Reh

Das frischgeschossene Reh muss nach dem Ausweiden unbedingt noch ein paar Tage im Kühlraum reifen, damit sich der köstliche Wildgeschmack entwickeln kann.

Rehe werden vom Waldbesitzer als Waldschädlinge angesehen. Es äst nur die zartesten jüngsten Pflänzchen – aber eben auch die Neutriebe junger Bäumchen. Das macht eine konsequente Bejagung notwendig,

Durch die besondere Nahrungsauswahl ist Rehfleisch von unübertroffenem Wohlgeschmack.

Rehbraten

· 1,5 kg Rehkeule oder Schulter ohne Knochen
· 500 ml Rotwein
· 2 Zwiebeln, grob gehackt
· 2 Karotten, grob gehackt
· 2 Selleriestangen, grob gehackt
· 2 Lorbeerblätter
· 5-6 Wacholderbeeren
· 4-5 Zweige frischer Thymian
· Salz und Pfeffer
· Räucherspeck zum Spicken
· 500 ml Brühe

Zubereitung:

Das Fleisch evtl.  abspülen (mache ich nie) und trocken tupfen. Überschüssiges Fett entfernen, es schmeckt nicht gut - meist etwas tranig.

Spicken

Mit der Spicknadel – oder einem Messer. Mit einem spitzen Messer 2-3 cm tiefe Einschnitte im Abstand von etwa 3-4 cm voneinander in das Fleisch machen. In Pfeffer gewälzte Speckstreifen hineinstecken.
Das Spicken trägt zur Aromatisierung des Rehbratens bei, indem es zusätzlichen Geschmack und Saftigkeit bewirkt.

Den Braten mit Salz und Pfeffer einreiben. Das Beizen lehne ich ab, das ist bei gereiften Fleisch kontraproduktiv (s.a. Hautgout), es wässert das Fleisch nur aus.

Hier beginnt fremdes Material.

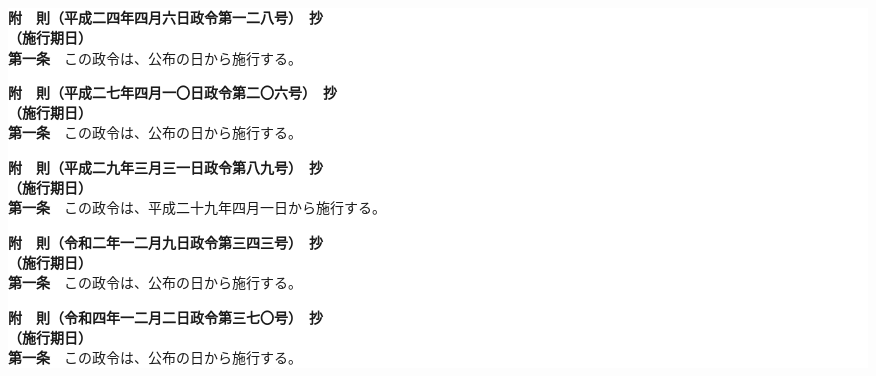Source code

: **附　則（平成二四年四月六日政令第一二八号）　抄**  
**（施行期日）**  
**第一条**　この政令は、公布の日から施行する。  
  
**附　則（平成二七年四月一〇日政令第二〇六号）　抄**  
**（施行期日）**  
**第一条**　この政令は、公布の日から施行する。  
  
**附　則（平成二九年三月三一日政令第八九号）　抄**  
**（施行期日）**  
**第一条**　この政令は、平成二十九年四月一日から施行する。  
  
**附　則（令和二年一二月九日政令第三四三号）　抄**  
**（施行期日）**  
**第一条**　この政令は、公布の日から施行する。  
  
**附　則（令和四年一二月二日政令第三七〇号）　抄**  
**（施行期日）**  
**第一条**　この政令は、公布の日から施行する。  
  
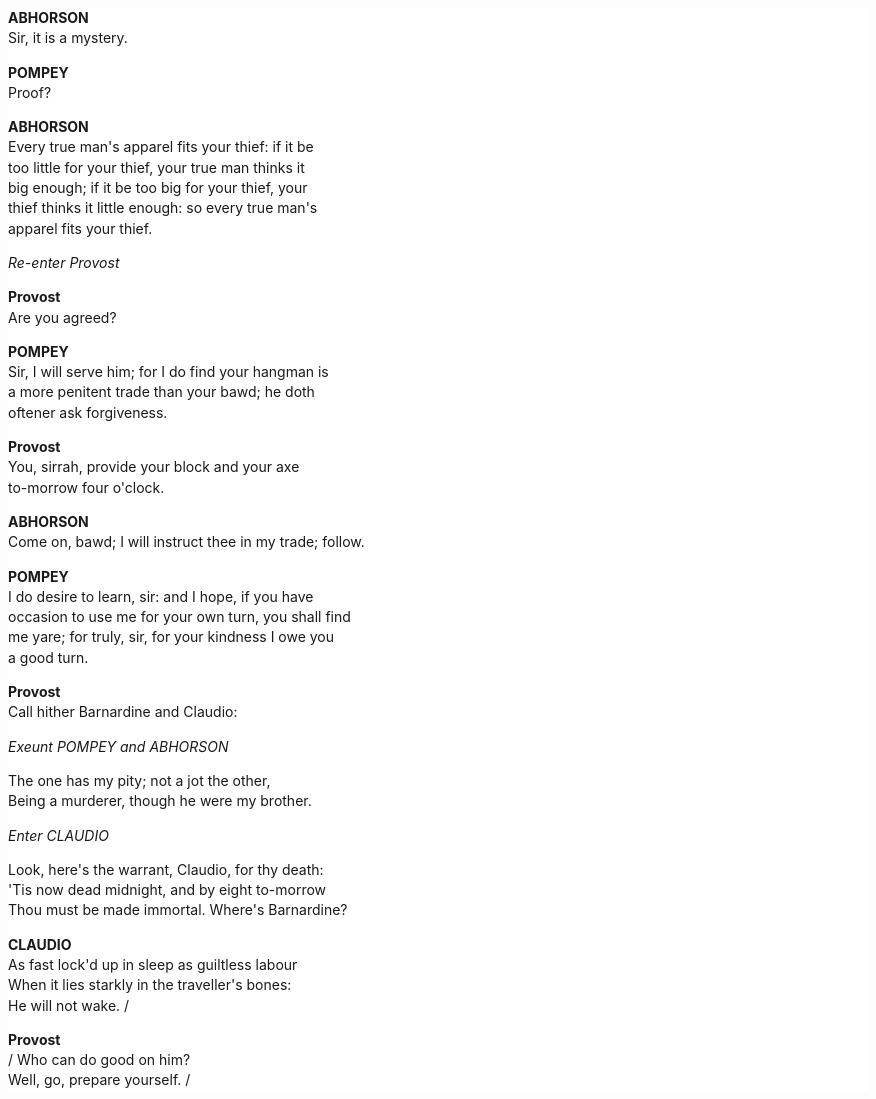 **ABHORSON**  
Sir, it is a mystery.

**POMPEY**  
Proof?

**ABHORSON**  
Every true man's apparel fits your thief: if it be  
too little for your thief, your true man thinks it  
big enough; if it be too big for your thief, your  
thief thinks it little enough: so every true man's  
apparel fits your thief.

*Re-enter Provost*

**Provost**  
Are you agreed?

**POMPEY**  
Sir, I will serve him; for I do find your hangman is  
a more penitent trade than your bawd; he doth  
oftener ask forgiveness.

**Provost**  
You, sirrah, provide your block and your axe  
to-morrow four o'clock.

**ABHORSON**  
Come on, bawd; I will instruct thee in my trade; follow.

**POMPEY**  
I do desire to learn, sir: and I hope, if you have  
occasion to use me for your own turn, you shall find  
me yare; for truly, sir, for your kindness I owe you  
a good turn.

**Provost**  
Call hither Barnardine and Claudio:

*Exeunt POMPEY and ABHORSON*

The one has my pity; not a jot the other,  
Being a murderer, though he were my brother.

*Enter CLAUDIO*

Look, here's the warrant, Claudio, for thy death:  
'Tis now dead midnight, and by eight to-morrow  
Thou must be made immortal. Where's Barnardine?

**CLAUDIO**  
As fast lock'd up in sleep as guiltless labour  
When it lies starkly in the traveller's bones:  
He will not wake. /

**Provost**  
/ Who can do good on him?  
Well, go, prepare yourself. /
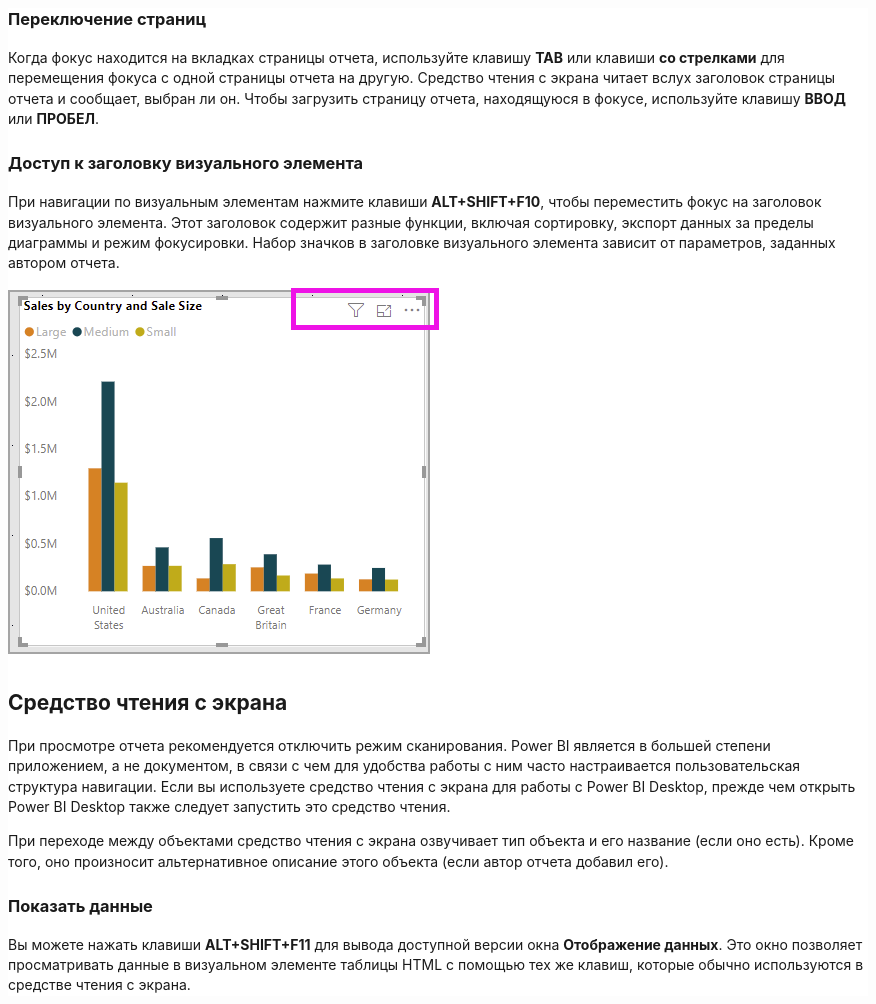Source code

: ### <a name="switching-pages"></a>Переключение страниц

Когда фокус находится на вкладках страницы отчета, используйте клавишу **TAB** или клавиши **со стрелками** для перемещения фокуса с одной страницы отчета на другую. Средство чтения с экрана читает вслух заголовок страницы отчета и сообщает, выбран ли он. Чтобы загрузить страницу отчета, находящуюся в фокусе, используйте клавишу **ВВОД** или **ПРОБЕЛ**.

### <a name="accessing-the-visual-header"></a>Доступ к заголовку визуального элемента
При навигации по визуальным элементам нажмите клавиши **ALT+SHIFT+F10**, чтобы переместить фокус на заголовок визуального элемента. Этот заголовок содержит разные функции, включая сортировку, экспорт данных за пределы диаграммы и режим фокусировки. Набор значков в заголовке визуального элемента зависит от параметров, заданных автором отчета.

![Навигация по заголовку визуального элемента](media/desktop-accessibility/accessibility-consuming-tools-07.png)

## <a name="screen-reader"></a>Средство чтения с экрана

При просмотре отчета рекомендуется отключить режим сканирования. Power BI является в большей степени приложением, а не документом, в связи с чем для удобства работы с ним часто настраивается пользовательская структура навигации. Если вы используете средство чтения с экрана для работы с Power BI Desktop, прежде чем открыть Power BI Desktop также следует запустить это средство чтения.

При переходе между объектами средство чтения с экрана озвучивает тип объекта и его название (если оно есть). Кроме того, оно произносит альтернативное описание этого объекта (если автор отчета добавил его).

### <a name="show-data"></a>Показать данные
Вы можете нажать клавиши **ALT+SHIFT+F11** для вывода доступной версии окна **Отображение данных**. Это окно позволяет просматривать данные в визуальном элементе таблицы HTML с помощью тех же клавиш, которые обычно используются в средстве чтения с экрана.
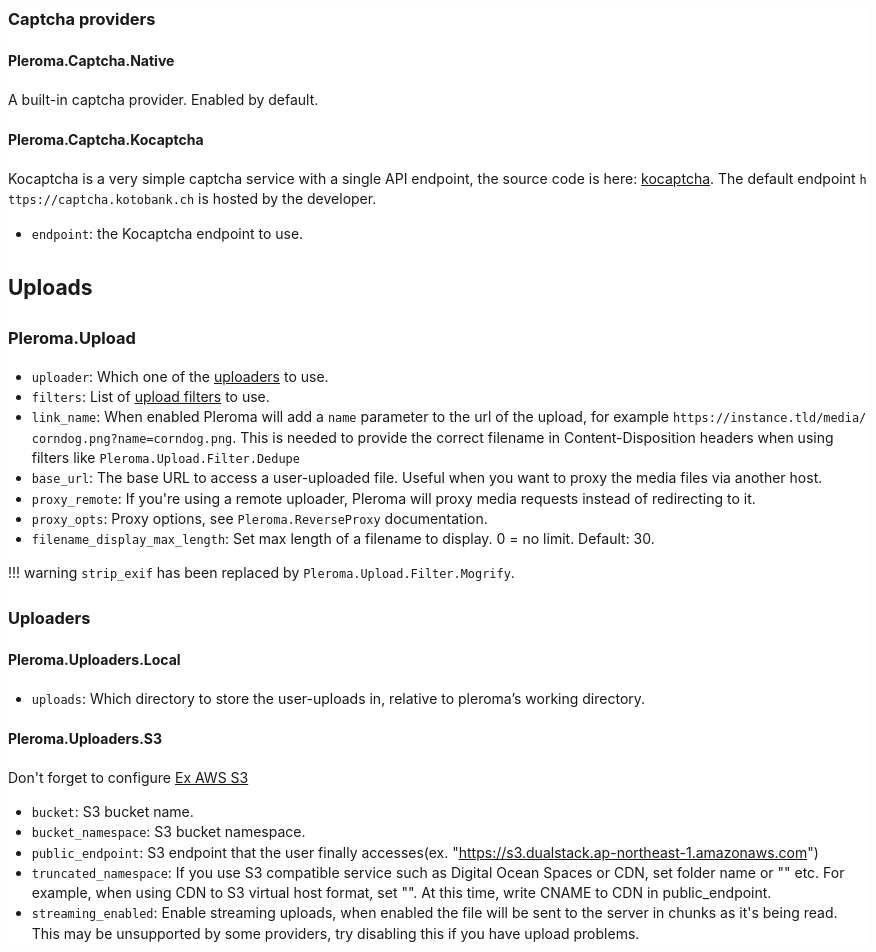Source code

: ### Captcha providers

#### Pleroma.Captcha.Native

A built-in captcha provider. Enabled by default.

#### Pleroma.Captcha.Kocaptcha

Kocaptcha is a very simple captcha service with a single API endpoint,
the source code is here: [kocaptcha](https://github.com/koto-bank/kocaptcha). The default endpoint
`https://captcha.kotobank.ch` is hosted by the developer.

* `endpoint`: the Kocaptcha endpoint to use.

## Uploads

### Pleroma.Upload

* `uploader`: Which one of the [uploaders](#uploaders) to use.
* `filters`: List of [upload filters](#upload-filters) to use.
* `link_name`: When enabled Pleroma will add a `name` parameter to the url of the upload, for example `https://instance.tld/media/corndog.png?name=corndog.png`. This is needed to provide the correct filename in Content-Disposition headers when using filters like `Pleroma.Upload.Filter.Dedupe`
* `base_url`: The base URL to access a user-uploaded file. Useful when you want to proxy the media files via another host.
* `proxy_remote`: If you're using a remote uploader, Pleroma will proxy media requests instead of redirecting to it.
* `proxy_opts`: Proxy options, see `Pleroma.ReverseProxy` documentation.
* `filename_display_max_length`: Set max length of a filename to display. 0 = no limit. Default: 30.

!!! warning
    `strip_exif` has been replaced by `Pleroma.Upload.Filter.Mogrify`.

### Uploaders

#### Pleroma.Uploaders.Local

* `uploads`: Which directory to store the user-uploads in, relative to pleroma’s working directory.

#### Pleroma.Uploaders.S3

Don't forget to configure [Ex AWS S3](#ex-aws-s3-settings)

* `bucket`: S3 bucket name.
* `bucket_namespace`: S3 bucket namespace.
* `public_endpoint`: S3 endpoint that the user finally accesses(ex. "https://s3.dualstack.ap-northeast-1.amazonaws.com")
* `truncated_namespace`: If you use S3 compatible service such as Digital Ocean Spaces or CDN, set folder name or "" etc.
For example, when using CDN to S3 virtual host format, set "".
At this time, write CNAME to CDN in public_endpoint.
* `streaming_enabled`: Enable streaming uploads, when enabled the file will be sent to the server in chunks as it's being read. This may be unsupported by some providers, try disabling this if you have upload problems.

Den Backofen auf 180°C vorheizen.

In einem Bräter auf dem Herd Butterschmalz erhitzen. Den Rehbraten von allen Seiten gut anbraten, bis er eine schöne braune Kruste bekommt. Das dauert etwa 5-7 Minuten.

Den Rehbraten aus dem Bräter nehmen und beiseite stellen. Das kleingeschnittenes Wurzelgemüse, sowie Zwiebel im Bräter anbraten, bis es leicht gebräunt ist. Den Rehbraten wieder in den Bräter legen und mit Rotwein ablöschen, Wachholderbeeren und Thymian dazu und ¼ L Brühe angießen. Den Bräter abdecken und in den vorgeheizten Ofen stellen.

Den Rehbraten für etwa 2,5-3 Stunden schmoren lassen, bis er zart ist. Ab und zu den Braten wenden und mit dem Bratsatz übergießen – ist dieser schon am Boden zusammengeschmurgelt Rotwein oder Brühe nachgießen.

Nach der Garzeit den Braten aus dem Bräter nehmen und warm halten. Die Flüssigkeit abseihen und zum Kochen bringen – evtl. reduzieren.

Die Sauce mit kalter Butter legieren oder mit Creme fresh binden. Mit Salz und Pfeffer abschmecken.

Den Rehbraten in schöne Scheiben schneiden und mit der Sauce servieren.

Als Beilage passen Kartoffelklöße, Rotkohl und Preiselbeergelee.